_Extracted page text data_
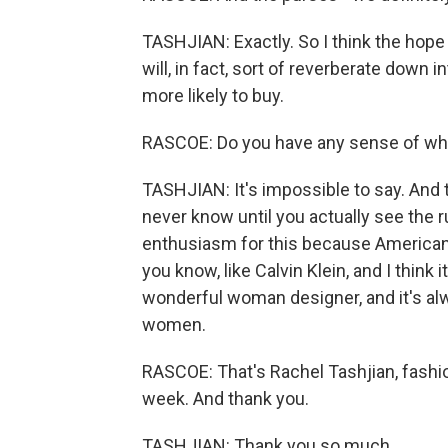
TASHJIAN: Exactly. So I think the hope 
will, in fact, sort of reverberate down 
more likely to buy.
RASCOE: Do you have any sense of whet
TASHJIAN: It's impossible to say. And 
never know until you actually see the r
enthusiasm for this because American 
you know, like Calvin Klein, and I think 
wonderful woman designer, and it's al
women.
RASCOE: That's Rachel Tashjian, fashio
week. And thank you.
TASHJIAN: Thank you so much.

_WHAT YOU NEED TO DO_
Format the listing above as a JSON list of strings, one string per line of text, with blank lines omitted. Leave the pictures out.

_TASK RESPONSE_
[
  "TASHJIAN: Exactly. So I think the hope ",
  "will, in fact, sort of reverberate down ",
  "more likely to buy.",
  "RASCOE: Do you have any sense of whet",
  "TASHJIAN: It's impossible to say. And ",
  "never know until you actually see the r",
  "enthusiasm for this because American ",
  "you know, like Calvin Klein, and I think ",
  "wonderful woman designer, and it's al",
  "women.",
  "RASCOE: That's Rachel Tashjian, fashio",
  "week. And thank you.",
  "TASHJIAN: Thank you so much."
]